Write out every entry exactly; the pictures do not belong in the copy.

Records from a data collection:
'''

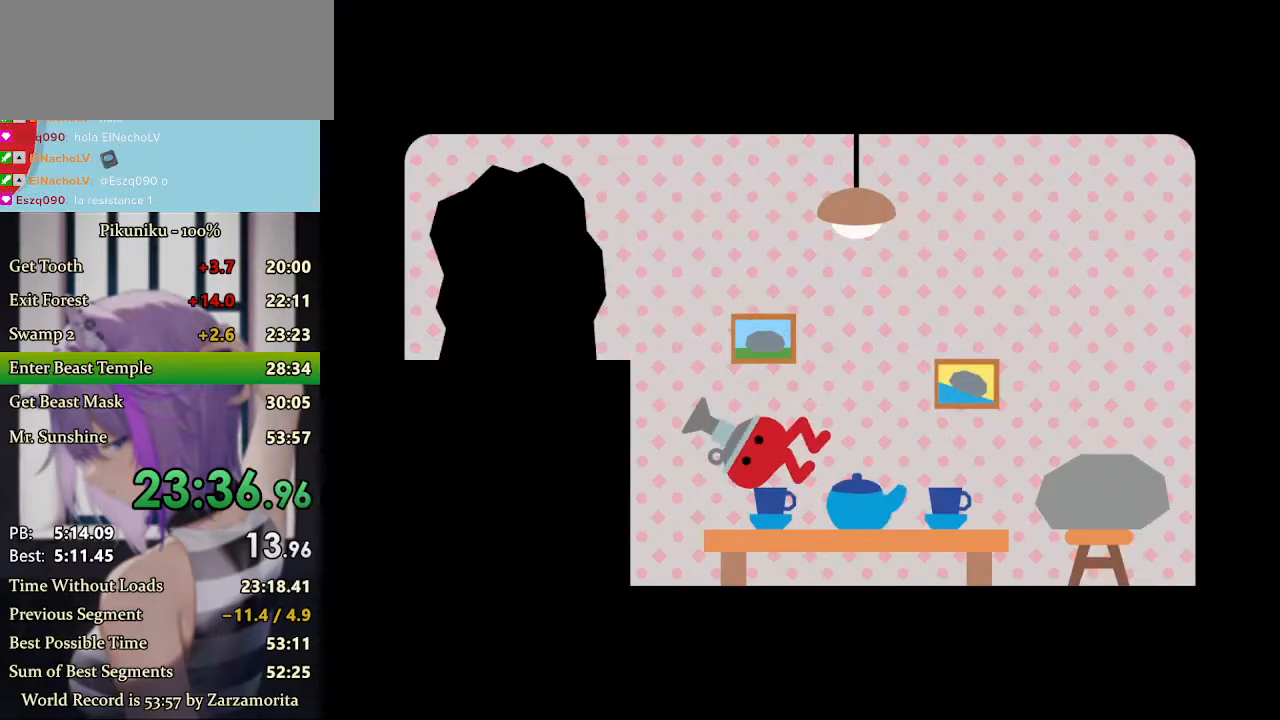
{"keys": ["return", "z"], "events": [[33, "z", "down"], [167, "z", "up"], [233, "z", "down"], [267, "z", "up"], [367, "z", "down"], [433, "return", "down"], [467, "z", "up"], [500, "z", "down"]]}
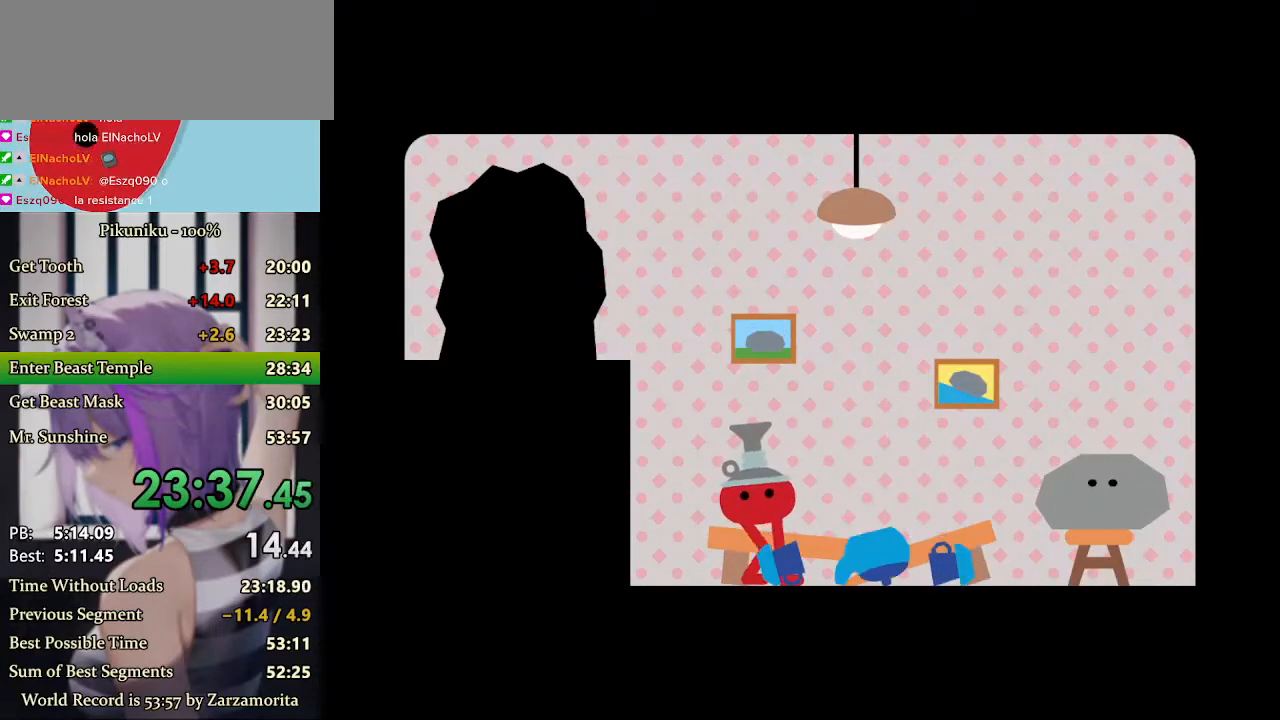
{"keys": ["z"], "events": [[67, "return", "up"], [100, "z", "up"], [133, "z", "down"], [200, "z", "up"], [233, "z", "down"], [333, "z", "up"], [433, "z", "down"], [467, "z", "up"], [500, "z", "down"]]}
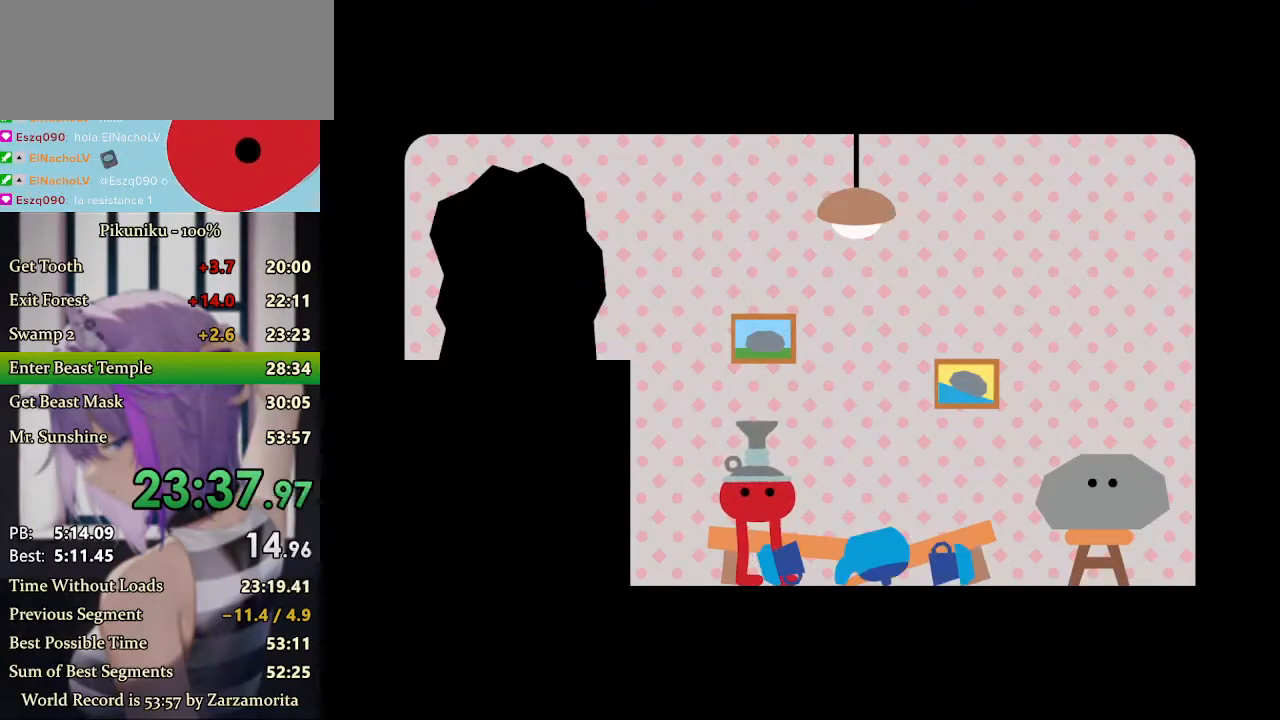
{"keys": ["z"], "events": [[33, "z", "up"], [67, "z", "down"], [167, "z", "up"], [200, "z", "down"], [233, "z", "up"], [267, "z", "down"], [300, "z", "up"], [333, "z", "down"], [367, "z", "up"], [400, "z", "down"]]}
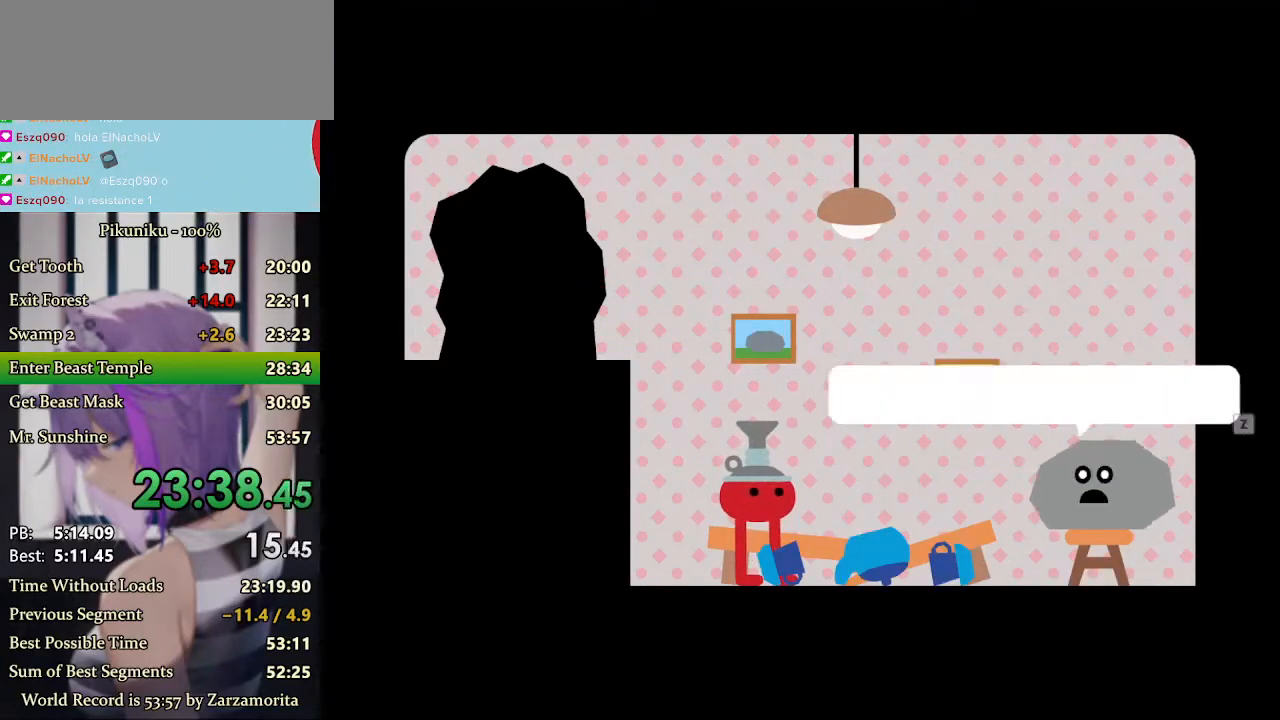
{"keys": ["z"], "events": [[67, "z", "up"], [100, "z", "down"], [133, "z", "up"], [200, "z", "down"], [233, "z", "up"], [267, "z", "down"], [367, "z", "up"], [400, "z", "down"], [433, "z", "up"], [500, "z", "down"]]}
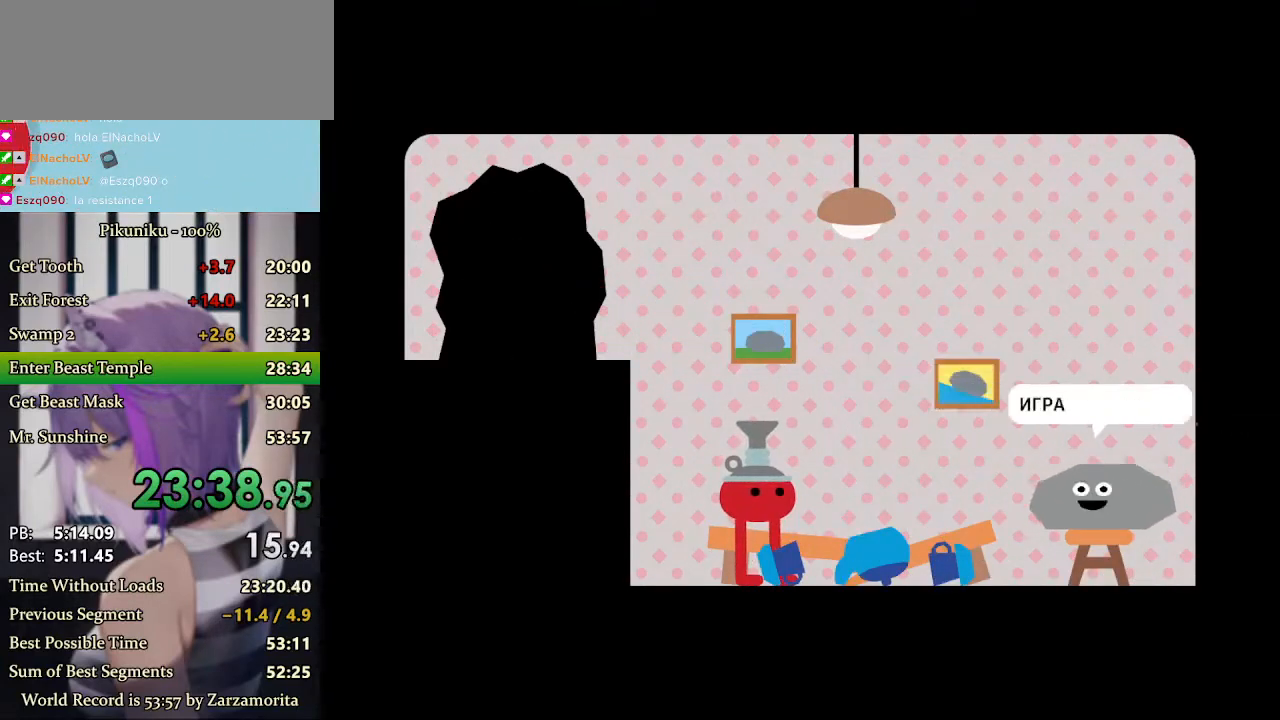
{"keys": ["return", "z"], "events": [[67, "z", "up"], [100, "z", "down"], [133, "z", "up"], [333, "z", "down"], [400, "z", "up"], [467, "z", "down"], [500, "return", "down"]]}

'''

> **Solution for this problem**
{"keys": ["return", "z"], "events": [[33, "z", "down"], [167, "z", "up"], [233, "z", "down"], [267, "z", "up"], [367, "z", "down"], [433, "return", "down"], [467, "z", "up"], [500, "z", "down"]]}
{"keys": ["z"], "events": [[67, "return", "up"], [100, "z", "up"], [133, "z", "down"], [200, "z", "up"], [233, "z", "down"], [333, "z", "up"], [433, "z", "down"], [467, "z", "up"], [500, "z", "down"]]}
{"keys": ["z"], "events": [[33, "z", "up"], [67, "z", "down"], [167, "z", "up"], [200, "z", "down"], [233, "z", "up"], [267, "z", "down"], [300, "z", "up"], [333, "z", "down"], [367, "z", "up"], [400, "z", "down"]]}
{"keys": ["z"], "events": [[67, "z", "up"], [100, "z", "down"], [133, "z", "up"], [200, "z", "down"], [233, "z", "up"], [267, "z", "down"], [367, "z", "up"], [400, "z", "down"], [433, "z", "up"], [500, "z", "down"]]}
{"keys": ["return", "z"], "events": [[67, "z", "up"], [100, "z", "down"], [133, "z", "up"], [333, "z", "down"], [400, "z", "up"], [467, "z", "down"], [500, "return", "down"]]}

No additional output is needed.